The Perry Block Building, on the corner of Nu'uanu Avenue and Hotel Street, dates from 1889 and is another of the several buildings in Chinatown that survived the 1900 fire. Anna Perry, the widow of the Portuguese consul Jason Perry, had the building designed and built in the Renaissance Revival and Neo-Greco styles. A design in the window keystones was taken from the Portuguese coat of arms. The sidewalk in front of the building is covered with stone pavers that came to Hawaii from China as ballast on ships.

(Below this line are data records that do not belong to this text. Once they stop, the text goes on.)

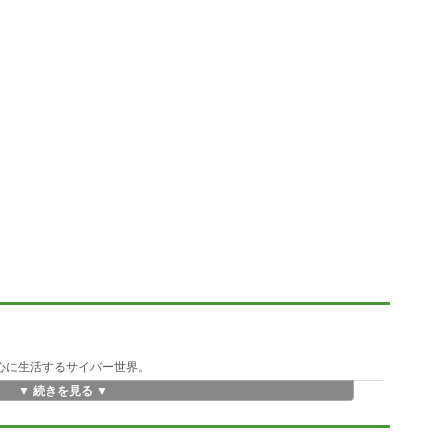
中心に生活するサイバー世界。
▼ 続きを見る ▼
を運搬する『トランサー』
つマザーを攻撃する『バグ』
として戦う『バスター』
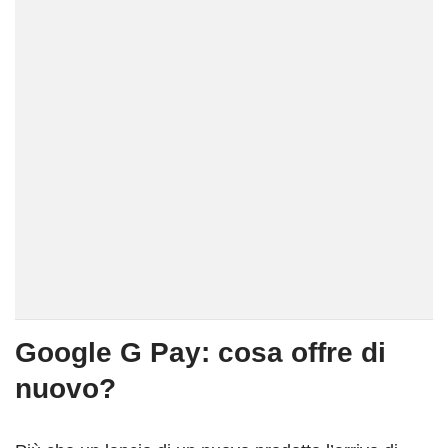
Google G Pay: cosa offre di
nuovo?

Constructed in 1938, the Wo Fat Restaurant Building, at the corner of North Hotel and Maunakea Streets, was built in the Italianate style and features a windowed octagonal tower and architectural references to Chinese temple motifs. The original Wo Fat Restaurant opened in 1882, burned down in the fire of 1886, and was rebuilt and burned again in the fire of 1900. It was relocated in 1906 to North Hotel Street. The current building was constructed in 1938 specifically for the Wo Fat Restaurant which, until it closed in 2009, was the oldest continuously operating restaurant in Honolulu. Today the building houses the Hong Kong Supermarket, an Asian grocery store.
 

The simple Italianate-style Club Hubba Hubba building, at 25 North Hotel Street, dates from 1899 and a survivor of the Chinatown Fire of 1900. Developer Lincoln L. McCandless constructed the two-story commercial building, which has housed several businesses over the years including the popular World War II-era Aloha Cafe. Club Hubba Hubba opened in the building in 1947, becoming one of the most famous jazz and burlesque clubs in Chinatown before its closure in 1997.
 

Designed for retail with residences on the second floor, the Armstrong Building is located at 175 N King Street. Built in 1905, by James Armstrong, the building was sold to Lincoln L. McCandless in 1922 and is still owned by the McCandless family. The bluestone lava rock building housed the well-known Musashiya Fabric Store, one of the largest fabric stores in Honolulu. It was in this building that Koichiro Miyamoto, the son of Musashiya's founder, created the first Hawaiian "aloha" shirt.
 

Today, the Chinatown Historic District is a thriving area with an eclectic blend of Southeast Asian cultures including Chinese, Vietnamese, Laotian, Japanese, Thai, Filipino, and Korean peoples as well as Native Hawaiians and Caucasians. Visitors to the district can immerse themselves in the mix of various cultures and experiences while visiting the District's restaurants, stores, and Asian produce markets. In addition, part of the Honolulu Arts District, with its art galleries, performing arts spaces, and First Friday Art Walk, is in the Chinatown Historic District helping to make this area one of the most interesting and vibrant places to visit in Honolulu.

The Chinatown Historic District, located in Honolulu on the Island of Oahu, HI, is roughly bounded by Nu'uanu Stream, Beretania St., Nuuanu Ave., and the Honolulu Harbor.